2. (tie) 9/10/1999 – Pedro Martinez (GmSc 98) Pedro Martinez may own twenty-nine of the top fifty starts on the list of best Red Sox starts over the past ten years, and he owns the three games tied at the number two spot with a game score of 98, but the masterful Dominican doesn’t own the top spot. Of his three “98s”, this one was possibly the most dramatic and is often referenced as one of the most dominant starts of all time. The Red Sox sat 6 1/2 back of the Yankees facing their rivals in Yankee Stadium in September. Pedro Martinez would give up a second inning home run to Chili Davis (costing him 4 game score points) and then toss the most dominant start I have ever seen. Seventeen strike outs and zero baserunners later, the Red Sox walked away with a 3-1 win.
2. (tie) 5/12/2000 – Pedro Martinez (GmSc 98) The Baltimore Orioles didn’t stand a chance this day as Pedro had his best stuff allowing only two hits, one to Albert Belle and one to Jeff Conine. Those would be the only two batters that would reach base as Pedro wring up fifteen strike outs as the Red Sox cruised to a 9-0 win in Camden Yards.
2. (tie) 8/29/2000 – Pedro Martinez (GmSv 98) In a start that epitomized the Pedro Martinez era, Petey opened up the game by hitting Gerald Williams with a pitch exacerbating the bad blood then brewing between the Tampa Bay (Devil) Rays and the Sox. He wouldn’t allow another baserunner until a John Flaherty single to lead off the ninth ruined his no hit bid. Ho-hum, another complete game shut out with double digit strike outs (13 Ks).
1. 5/25/2001 – Hideo Nomo (GmSc 99) OK…if this were one of of Evan’s trivia questions, I never would have guessed it. How good was Hideo Nomo his first two months in a Red Sox uniform? Good enough to wrap up two of the top five pitching performances of the last decade of Red Sox baseball. Only a Shannon Stewart fourth inning double broke up a night of pure domination against Toronto. Nomo would strike out fourteen Blue Jays on his way to the top spot of best caught games in Jason Varitek’s career.
I would imagine that if you asked the captain which of these games stood out as the best game he ever caught, he would hold a sweet spot for Jon Lester’s recent no hitter and Pedro’s 17 strike out game against the Yankees. I bet he would even have a game or two that stood out to him that never made this list.
For me, I don’t think Pedro’s September gem against the Yankees can be topped. Damn that Chili Davis!

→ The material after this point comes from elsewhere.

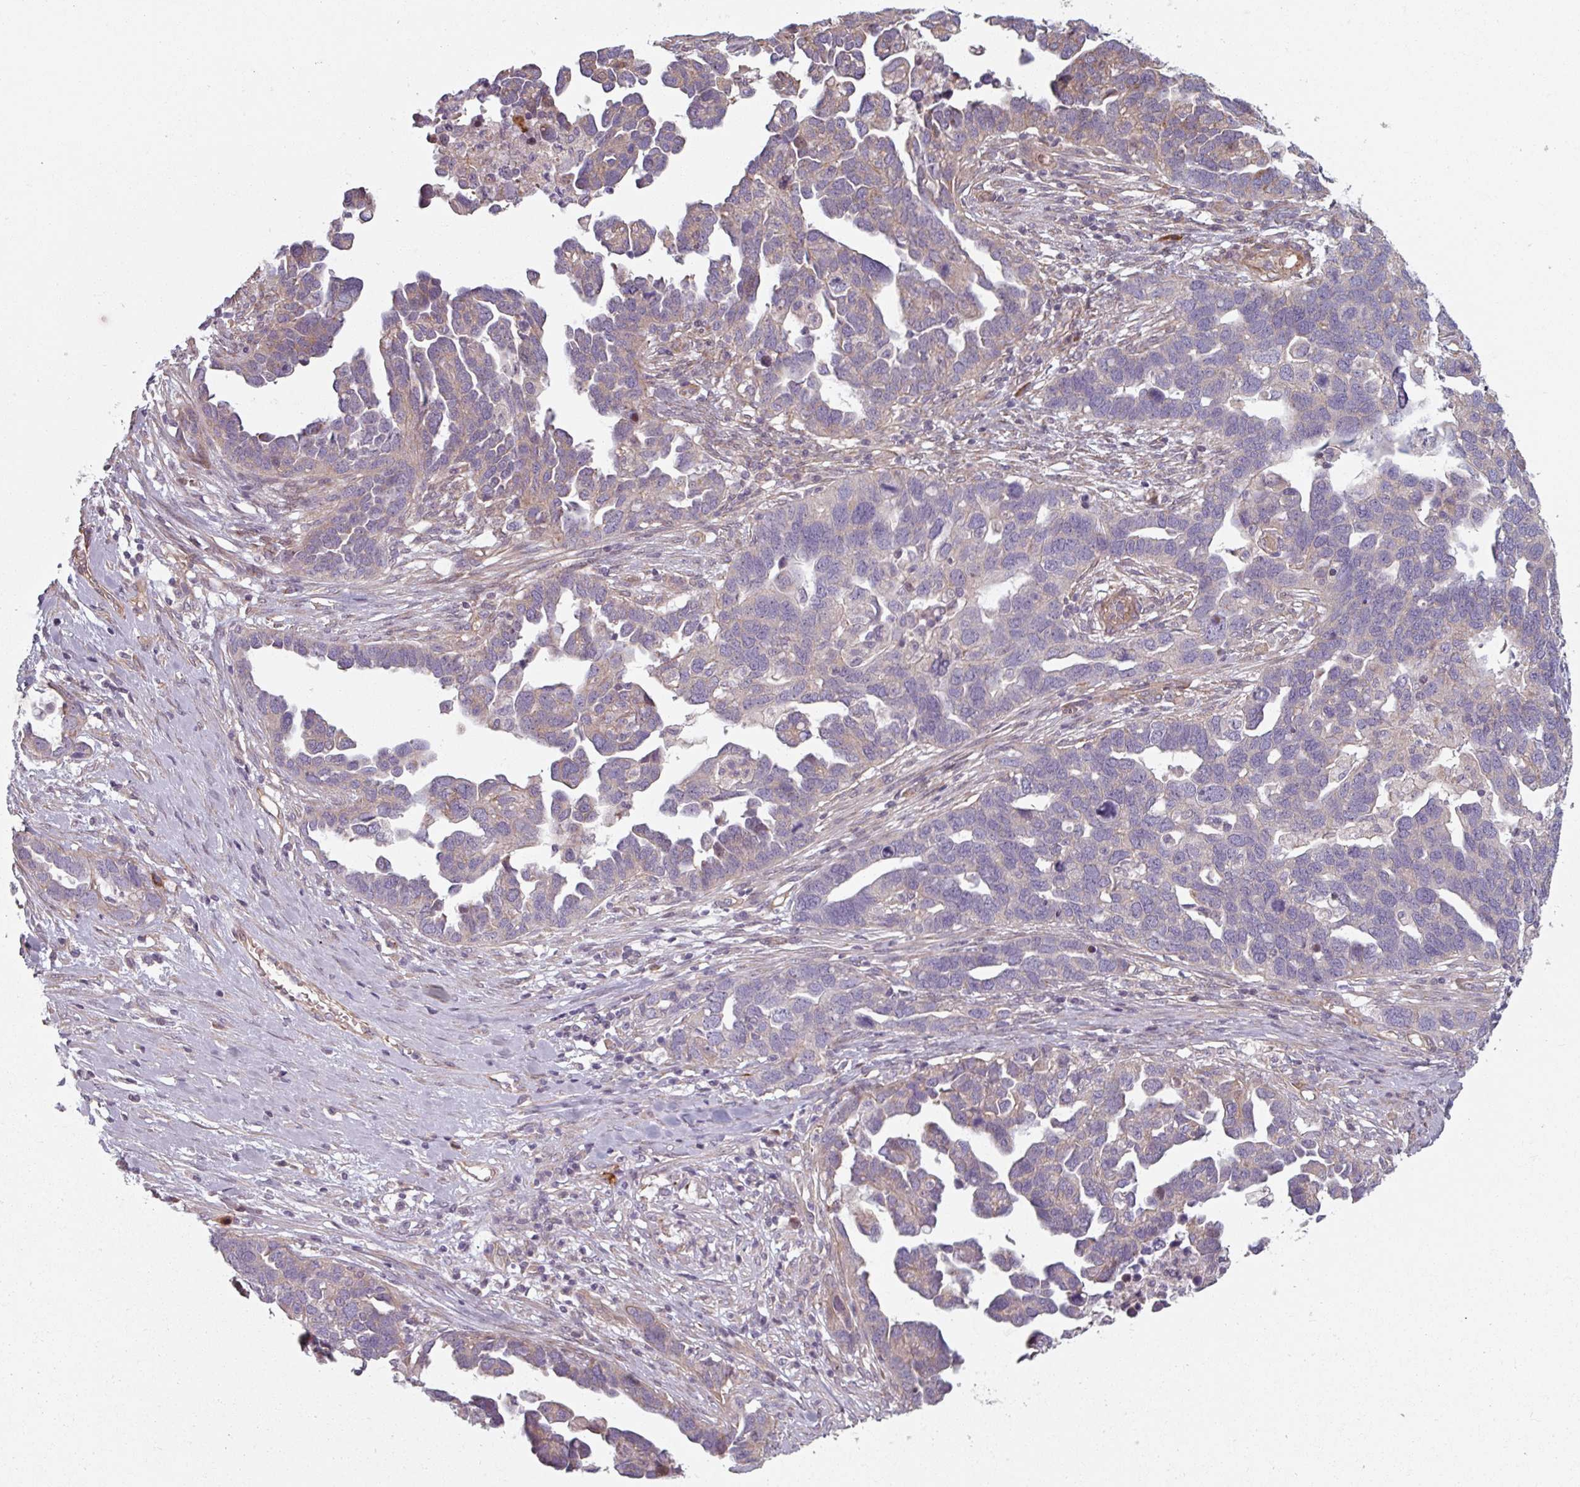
{"staining": {"intensity": "negative", "quantity": "none", "location": "none"}, "tissue": "ovarian cancer", "cell_type": "Tumor cells", "image_type": "cancer", "snomed": [{"axis": "morphology", "description": "Cystadenocarcinoma, serous, NOS"}, {"axis": "topography", "description": "Ovary"}], "caption": "Immunohistochemical staining of human serous cystadenocarcinoma (ovarian) reveals no significant staining in tumor cells. (DAB IHC with hematoxylin counter stain).", "gene": "C4BPB", "patient": {"sex": "female", "age": 54}}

One thing is clear, Jason Varitek has been a cornerstone of this franchises best performances for the past decade. While the future is never certain, if Varitek were to finish his career wearing the familiar #33 with a “C” on the front shoulder, I would have to consider immortalizing his career as one of the most important in Boston Red Sox history. He’ll never be a Hall of Fame catcher, but he most certainly should, and I think will, be a member of the Red Sox Hall of Fame.